Verse 20, “The thing molded will not say to the molder, why did you make me like this, will it?” And he’s borrowing from Jeremiah 18, the picture of a potter. Verse 21, “Doesn’t the potter have a right over the clay to make from the same lump one vessel for honorable use and another for common use?” God has His own purposes. God is the potter. He makes the pots whatever way He wants. He makes one pot for honourable use and another for common use, that’s His choice.

The purpose behind what God does is not to satisfy the desires of depraved intellects. The purpose behind what God does is to glorify Himself. And if He chooses to be glorified in judgment by making a vessel that is not honourable, that’s His choice. He is glorified in His own judgment and we have no right to answer back.

6. GOD’S WRATH

Verse 22, “What if God though willing to demonstrate His wrath and make His power known endured with much patience vessels of wrath prepared for destruction?”

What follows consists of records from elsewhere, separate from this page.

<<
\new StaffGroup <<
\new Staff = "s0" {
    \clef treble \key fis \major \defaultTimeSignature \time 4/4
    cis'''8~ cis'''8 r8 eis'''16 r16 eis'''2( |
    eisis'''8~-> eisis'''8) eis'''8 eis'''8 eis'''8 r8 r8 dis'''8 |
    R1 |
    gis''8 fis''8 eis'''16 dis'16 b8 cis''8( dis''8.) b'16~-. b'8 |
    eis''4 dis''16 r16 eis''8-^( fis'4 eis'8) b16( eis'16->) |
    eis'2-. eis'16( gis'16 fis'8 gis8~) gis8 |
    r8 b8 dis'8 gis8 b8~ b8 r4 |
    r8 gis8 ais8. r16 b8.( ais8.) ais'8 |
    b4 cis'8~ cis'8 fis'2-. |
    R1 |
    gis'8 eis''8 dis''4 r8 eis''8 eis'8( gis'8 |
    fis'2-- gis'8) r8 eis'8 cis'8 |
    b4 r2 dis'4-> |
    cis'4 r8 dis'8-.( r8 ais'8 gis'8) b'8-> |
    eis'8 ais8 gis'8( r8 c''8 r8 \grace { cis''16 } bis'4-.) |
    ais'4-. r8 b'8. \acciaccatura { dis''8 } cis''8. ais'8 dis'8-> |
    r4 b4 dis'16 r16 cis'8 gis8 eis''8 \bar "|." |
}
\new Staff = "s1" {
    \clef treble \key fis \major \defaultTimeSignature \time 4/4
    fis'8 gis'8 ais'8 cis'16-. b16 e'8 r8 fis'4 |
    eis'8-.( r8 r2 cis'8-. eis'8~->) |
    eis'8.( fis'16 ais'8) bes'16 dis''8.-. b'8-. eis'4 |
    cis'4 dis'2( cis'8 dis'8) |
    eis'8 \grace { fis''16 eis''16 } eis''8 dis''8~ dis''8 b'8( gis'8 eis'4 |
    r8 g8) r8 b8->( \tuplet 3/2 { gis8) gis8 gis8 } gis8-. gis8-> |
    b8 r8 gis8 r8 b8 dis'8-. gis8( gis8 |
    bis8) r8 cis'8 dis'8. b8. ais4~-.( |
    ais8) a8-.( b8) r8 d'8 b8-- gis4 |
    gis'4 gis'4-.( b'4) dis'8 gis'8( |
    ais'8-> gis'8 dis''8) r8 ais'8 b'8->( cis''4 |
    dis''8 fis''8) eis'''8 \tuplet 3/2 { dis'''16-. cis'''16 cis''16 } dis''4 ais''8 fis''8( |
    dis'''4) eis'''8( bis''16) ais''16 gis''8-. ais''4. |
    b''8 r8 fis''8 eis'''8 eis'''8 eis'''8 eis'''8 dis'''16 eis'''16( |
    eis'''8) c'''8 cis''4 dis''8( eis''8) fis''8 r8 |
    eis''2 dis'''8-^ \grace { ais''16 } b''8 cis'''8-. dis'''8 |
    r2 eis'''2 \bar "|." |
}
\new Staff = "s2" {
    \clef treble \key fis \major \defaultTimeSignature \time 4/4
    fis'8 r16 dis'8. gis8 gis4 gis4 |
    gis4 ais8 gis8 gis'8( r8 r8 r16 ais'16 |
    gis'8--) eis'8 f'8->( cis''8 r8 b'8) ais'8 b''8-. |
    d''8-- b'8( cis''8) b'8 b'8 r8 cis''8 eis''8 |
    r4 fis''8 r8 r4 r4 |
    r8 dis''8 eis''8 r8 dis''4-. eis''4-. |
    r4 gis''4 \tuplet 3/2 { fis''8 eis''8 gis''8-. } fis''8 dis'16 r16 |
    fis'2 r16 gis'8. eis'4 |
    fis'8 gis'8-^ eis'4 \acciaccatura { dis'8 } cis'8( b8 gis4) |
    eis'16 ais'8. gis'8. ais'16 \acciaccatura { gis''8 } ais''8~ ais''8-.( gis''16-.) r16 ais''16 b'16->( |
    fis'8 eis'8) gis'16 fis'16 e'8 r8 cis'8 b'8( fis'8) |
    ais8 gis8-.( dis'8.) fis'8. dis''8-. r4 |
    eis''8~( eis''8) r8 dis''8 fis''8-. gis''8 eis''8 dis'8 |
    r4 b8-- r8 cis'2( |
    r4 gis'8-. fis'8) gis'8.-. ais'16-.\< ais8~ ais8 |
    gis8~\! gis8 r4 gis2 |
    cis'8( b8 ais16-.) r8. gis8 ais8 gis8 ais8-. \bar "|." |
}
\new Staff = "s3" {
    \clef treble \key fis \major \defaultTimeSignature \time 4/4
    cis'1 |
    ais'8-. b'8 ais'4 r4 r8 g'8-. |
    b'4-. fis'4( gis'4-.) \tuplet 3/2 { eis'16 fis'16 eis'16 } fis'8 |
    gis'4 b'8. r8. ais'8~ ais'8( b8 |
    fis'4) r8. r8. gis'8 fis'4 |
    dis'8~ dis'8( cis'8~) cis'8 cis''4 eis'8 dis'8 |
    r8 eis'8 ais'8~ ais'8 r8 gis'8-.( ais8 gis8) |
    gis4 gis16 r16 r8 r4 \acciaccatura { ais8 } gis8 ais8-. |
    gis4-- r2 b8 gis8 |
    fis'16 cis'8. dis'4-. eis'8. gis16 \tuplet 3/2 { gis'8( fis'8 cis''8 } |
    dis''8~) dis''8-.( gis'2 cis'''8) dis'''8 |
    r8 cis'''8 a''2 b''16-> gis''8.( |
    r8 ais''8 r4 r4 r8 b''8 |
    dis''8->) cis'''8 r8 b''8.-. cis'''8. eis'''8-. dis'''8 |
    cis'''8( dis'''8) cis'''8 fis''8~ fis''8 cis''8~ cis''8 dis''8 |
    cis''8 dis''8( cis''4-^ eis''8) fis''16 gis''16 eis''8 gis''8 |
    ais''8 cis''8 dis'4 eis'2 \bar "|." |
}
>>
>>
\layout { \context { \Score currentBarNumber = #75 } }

It reminds of David in the imprecatory Psalms. “God kill the unrighteous, God kill those ungodly, kill those people that are persecuting me, kill those people that are blaspheming Your name. O God, destroy them.” And we read that and we say, “Oh, he was a righteous man and he loved holiness.” That is because we do not know anybody he was praying about. But your response would have been totally different when your pastor should suddenly one morning pray in the same way, wouldn’t you?

In the book of Revelation you could be reading for weeks and weeks about the destruction of masses of humanity. We agree with the saints under the altar in chapter 6 who are saying, “O Lord, how long…how long before You kill all these ungodly?” We do not know any of those folks. And when we get dispossessed emotionally from this thing we look with a little more objectivity.

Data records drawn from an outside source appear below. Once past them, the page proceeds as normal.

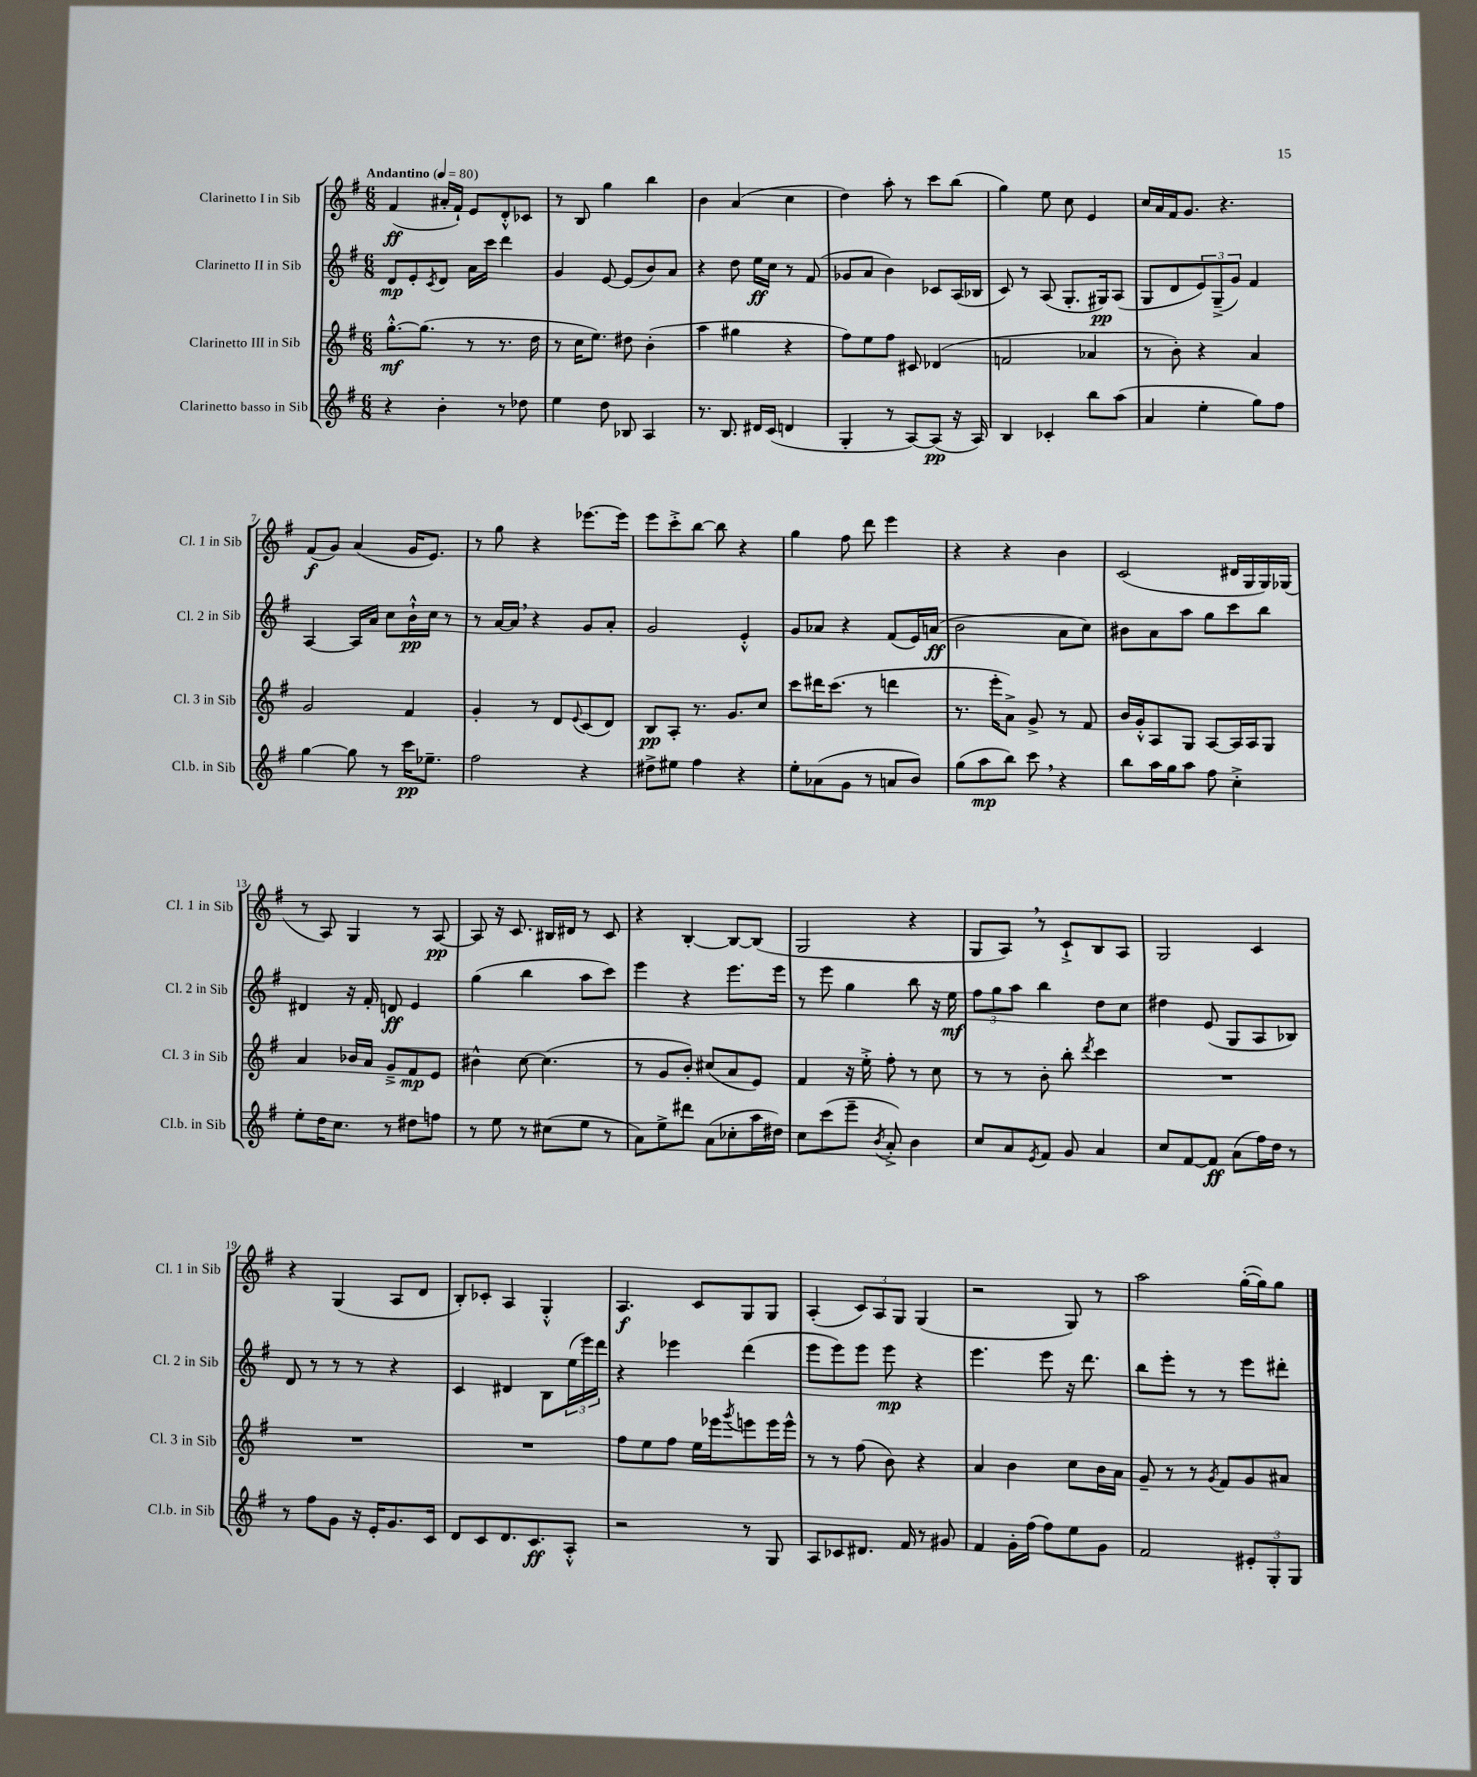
<<
\new StaffGroup <<
\new Staff = "s0" \with { instrumentName = "Clarinetto I in Sib" shortInstrumentName = "Cl. 1 in Sib" } {
    \clef treble \key g \major \numericTimeSignature \time 6/8 \tempo "Andantino" 4 = 80
    fis'4\ff( ais'16-. fis'16-!) e'8 d'8-.-^ ces'8 |
    r8 b8 g''4 b''4 |
    b'4 a'4( c''4 |
    d''4) a''8-. r8 c'''8 b''8( |
    g''4) e''8 c''8 e'4 |
    c''16 a'16 fis'16 g'8. r4. |
    fis'8\f( g'8) a'4( g'16 e'8.) |
    r8 g''8 r4 ees'''8.~ ees'''16 |
    e'''8 c'''8-.-> b''8~ b''8 r4 |
    g''4 fis''8 d'''8 e'''4 |
    r4 r4 b'4 |
    c'2( dis'16 g16 g16) ges16( |
    r8 a8) g4 r8 a8~\pp |
    a8 r16 c'8. bis16 dis'16 r8 c'8 |
    r4 b4~-. b8~ b8( |
    g2 r4 |
    g8 a8) \breathe r8 c'8-!-> b8 a8 |
    g2 c'4 |
    r4 g4( a8 d'8 |
    b8-.) ces'8-. a4 g4-.-^ |
    a4.\f c'8 g8 g8 |
    a4-.( \tuplet 3/2 { c'8) a8 g8 } g4( |
    r2 g8) r8 |
    a''2 g''16~-.( g''16) g''8 \bar "|." |
}
\new Staff = "s1" \with { instrumentName = "Clarinetto II in Sib" shortInstrumentName = "Cl. 2 in Sib" } {
    \clef treble \key g \major \numericTimeSignature \time 6/8
    d'8\mp e'8-. \acciaccatura { c'8 } d'8 a'16 c'''16 d'''4 |
    g'4 e'8~ e'8( b'8) a'8 |
    r4 d''8 e''16\ff c''16 r8 fis'8( |
    ges'8 a'8 b'4) ces'8 a16( bes16 |
    c'8) r8 a8( g8.-. gis16\pp) a8( |
    g8 d'8 \tuplet 3/2 { e'8) g8--->( g'8) } fis'4 |
    a4~ a16 a'16 c''8 b'16-!-^\pp c''16 r8 |
    r8 a'16~ a'16 \breathe r4 g'8 a'8-. |
    g'2 e'4-.-^ |
    g'8 aes'8 r4 fis'8( e'16) a'16\ff( |
    b'2 a'8 c''8) |
    bis'8 a'8 a''8 g''8 c'''8 b''8 |
    dis'4 r16 fis'16-. d'8\ff e'4 |
    g''4( b''4 a''8 c'''8) |
    e'''4 r4 e'''8. e'''16 |
    r8 e'''8 g''4 b''8 r16 e''16\mf |
    \tuplet 3/2 { fis''8 g''8 a''8 } b''4 d''8 c''8 |
    dis''4 e'8( g8 a8 bes8) |
    d'8 r8 r8 r8 r4 |
    c'4 dis'4 b8 \tuplet 3/2 { e''16( e'''16) d'''16 } |
    r4 ees'''4 d'''4( |
    e'''8 e'''8) e'''8 e'''8\mp r4 |
    e'''4. e'''8 r16 d'''8. |
    b''8 e'''8-. r8 r8 e'''8 dis'''8-. \bar "|." |
}
\new Staff = "s2" \with { instrumentName = "Clarinetto III in Sib" shortInstrumentName = "Cl. 3 in Sib" } {
    \clef treble \key g \major \numericTimeSignature \time 6/8
    g''8.~-.-^\mf g''8.( r8 r8. d''16 |
    r8 c''16 e''8.) dis''8 b'4-.( |
    a''4 gis''4 r4 |
    fis''8) e''8 fis''8 cis'8 des'4( |
    f'2 aes'4 |
    r8 b'8-.) r4 a'4 |
    g'2 fis'4 |
    g'4-. r8 d'8 \appoggiatura { e'8 } c'8( d'8) |
    b8\pp a8-. r8. g'8. c''8 |
    c'''8 dis'''16 c'''8.( r8 d'''4 |
    r8. e'''16-. a'8->) g'8-> r8 fis'8 |
    b'16 g'16-.-^ a8 g8 a8~ a16 a16 g8 |
    a'4 bes'16 a'16 g'8---> fis'8\mp e'8 |
    bis'4-^ c''8~ c''4.( |
    r8 g'8 b'8-.) cis''8( a'8 e'8) |
    fis'4 r16 e''16-.-> fis''8-. r8 c''8 |
    r8 r8 b'8-. b''8-. \acciaccatura { d'''8 } c'''4 |
    R2. |
    R2. |
    R2. |
    fis''8 e''8 fis''8 e''16 ees'''16 \acciaccatura { g'''8 } e'''8 e'''16 e'''16-^ |
    r8 r8 fis''8( b'8) r4 |
    a'4 b'4 c''8 b'16 a'16 |
    g'8-- r8 r8 \acciaccatura { g'8 } fis'8 g'8 ais'8 \bar "|." |
}
\new Staff = "s3" \with { instrumentName = "Clarinetto basso in Sib" shortInstrumentName = "Cl.b. in Sib" } {
    \clef treble \key g \major \numericTimeSignature \time 6/8
    r4 b'4-. r8 des''8 |
    e''4 d''8 bes8 a4 |
    r8. b8. dis'16 c'16( d'4 |
    g4-. r8 a8~) a8\pp( r16 a16) |
    b4 ces'4-. b''8 a''8( |
    a'4 e''4-. g''8) fis''8 |
    g''4~ g''8 r8 c'''16\pp ees''8.-- |
    fis''2 r4 |
    dis''8-> eis''8 fis''4 r4 |
    e''8-. aes'8( g'8 r8 a'8 b'8) |
    g''8( a''8\mp b''8) c'''8 \breathe r4 |
    b''8 a''16 g''16 a''8 fis''8 c''4-.-> |
    e''8-. d''16 c''8. r8 dis''8 f''8 |
    r8 e''8 r8 cis''8( e''8 r8 |
    a'8) e''8-> dis'''8 a'8( ces''8-. a''16 dis''16) |
    c''8 c'''8( e'''8-- \acciaccatura { b'8 } a'8-.->) b'4 |
    c''8 a'8 \acciaccatura { e'8 } fis'8 g'8 a'4 |
    c''8 fis'8~ fis'8\ff a'8( fis''16) d''16 r8 |
    r8 fis''8 g'8 r16 e'16-. g'8. c'16 |
    d'8 c'8 d'8. c'8.\ff a8-.-^ |
    r2 r8 g8 |
    a8 ces'8 dis'8. fis'16 r8 gis'8 |
    fis'4 g'16-. fis''16( fis''8) e''8 g'8 |
    fis'2 \tuplet 3/2 { eis'8-. g8-. g8 } \bar "|." |
}
>>
>>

There are an innumerable number of angels. Well a third of them fell with Satan. They were thrown out of heaven and they will spend forever in the lake of fire in torment. I do not think I have ever had anybody come to me and say, “Oh, it’s so unfair that God didn’t have a plan of salvation for demons.” None of them are friends of yours.

The only way that’s going to make any sense is to put His wrath on display by contrast so you understand what His mercy and His pity and His grace mean. God acts in His wrath. He prepares vessels of wrath beforehand because His wrath is going to be a way to manifest His glory.

7. THE GOD OF SALVATION

Lastly, God is glorified in His salvation. Verse 23, “All this He did in order that He might make known the riches of His glory upon vessels of mercy which He prepared beforehand for glory even us.”
He displays His glory in making vessels of mercy which He saves. So, God will be glorified all across the spectrum of His attributes. Don’t be concerned with the mysteries of God’s determination. Do not be concerned with trying to solve all of the mysteries of the nature of God. Be concerned with your own condition. Do not be concerned with what God is doing in planning all of this, be concerned with what awaits you in eternal hell if you do not repent. Don’t be concerned with trying to unscrew the unscrutable, be concerned with repentance and remember that Jesus said, “Him that comes unto Me I’ll in no wise cast out.” Remember that Jesus said, “God so loved the world that He gave His only begotten Son that whosoever believes in Him should not perish but have everlasting life.”

The responsibility for repentance and faith is on you. That is all that should concern you. The issue of election does not become an issue until conversion then we know you are elect. “Whosoever will let him come and take of the water of life freely.” “Come unto Me all ye that labor and are heavy laden and I’ll give you rest.” These are the invitations the Bible extends.